● **Task description**: Rewrite the geometry derivation that begins "Let AH = x" as a short numbered list of its steps, keeping all of its main facts.
-------- Passage to read --------
Let AH = x, BK = y and OP = r. Further, let MB = z.
In {tex}\Delta M K B{/tex} and {tex}\Delta M H A{/tex},we have
{tex}\angle M K B = \angle M H A{/tex}= 90°
and {tex}\angle B M K = \angle A M H{/tex} [Common]
So, by AA criterion of similarity, we have
{tex}\Delta M K B \sim \Delta M H A{/tex}
{tex}\Rightarrow \quad \frac { B K } { A H } = \frac { M B } { M A }{/tex}
{tex}\Rightarrow \frac { y } { x } = \frac { z } { 2 r + z }{/tex}
{tex}\Rightarrow 2 r y + y z = z x{/tex}
{tex}\Rightarrow z = \frac { 2 r y } { x - y }{/tex}...(i)
-------- Study material --------
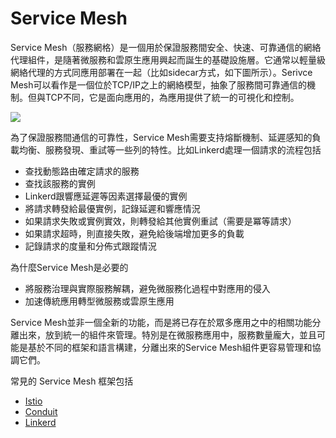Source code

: # Service Mesh

Service Mesh（服務網格）是一個用於保證服務間安全、快速、可靠通信的網絡代理組件，是隨著微服務和雲原生應用興起而誕生的基礎設施層。它通常以輕量級網絡代理的方式同應用部署在一起（比如sidecar方式，如下圖所示）。Serivce Mesh可以看作是一個位於TCP/IP之上的網絡模型，抽象了服務間可靠通信的機制。但與TCP不同，它是面向應用的，為應用提供了統一的可視化和控制。

![](images/pattern-service-mesh.png)

為了保證服務間通信的可靠性，Service Mesh需要支持熔斷機制、延遲感知的負載均衡、服務發現、重試等一些列的特性。比如Linkerd處理一個請求的流程包括

- 查找動態路由確定請求的服務
- 查找該服務的實例
- Linkerd跟響應延遲等因素選擇最優的實例
- 將請求轉發給最優實例，記錄延遲和響應情況
- 如果請求失敗或實例實效，則轉發給其他實例重試（需要是冪等請求）
- 如果請求超時，則直接失敗，避免給後端增加更多的負載
- 記錄請求的度量和分佈式跟蹤情況

為什麼Service Mesh是必要的

- 將服務治理與實際服務解耦，避免微服務化過程中對應用的侵入
- 加速傳統應用轉型微服務或雲原生應用

Service Mesh並非一個全新的功能，而是將已存在於眾多應用之中的相關功能分離出來，放到統一的組件來管理。特別是在微服務應用中，服務數量龐大，並且可能是基於不同的框架和語言構建，分離出來的Service Mesh組件更容易管理和協調它們。

常見的 Service Mesh 框架包括

- [Istio](istio.md)
- [Conduit](conduit.md)
- [Linkerd](linkerd.md)

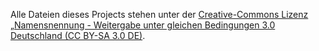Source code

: Alle Dateien dieses Projects stehen unter der [Creative-Commons Lizenz „Namensnennung - Weitergabe unter gleichen Bedingungen 3.0 Deutschland \(CC BY-SA 3.0 DE\)](https://creativecommons.org/licenses/by-sa/3.0/de/).
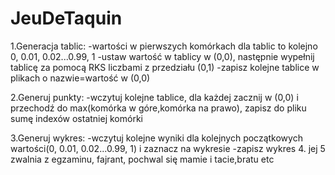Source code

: # JeuDeTaquin
1.Generacja tablic:
-wartości w pierwszych komórkach dla tablic to kolejno 0, 0.01, 0.02...0.99, 1
-ustaw wartość w tablicy w (0,0), następnie wypełnij tablicę za pomocą RKS liczbami z przedziału (0,1)
-zapisz kolejne tablice w plikach o nazwie=wartość w (0,0)

2.Generuj punkty:
-wczytuj kolejne tablice, dla każdej zacznij w (0,0) i przechodź do max(komórka w góre,komórka na prawo), zapisz do pliku sumę indexów ostatniej komórki

3.Generuj wykres:
-wczytuj kolejne wyniki dla kolejnych początkowych wartości(0, 0.01, 0.02...0.99, 1) i zaznacz na wykresie
-zapisz wykres
4. jej 5 zwalnia z egzaminu, fajrant, pochwal się mamie i tacie,bratu etc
--------
● **Task response**:
1. Set AH = x, BK = y, OP = r and MB = z.
2. In triangles MKB and MHA, ∠MKB = ∠MHA = 90°, and ∠BMK = ∠AMH is common.
3. By the AA criterion, triangle MKB ~ triangle MHA.
4. Therefore BK/AH = MB/MA, which gives y/x = z/(2r + z).
5. This gives 2ry + yz = zx, so z = 2ry/(x − y) ...(i).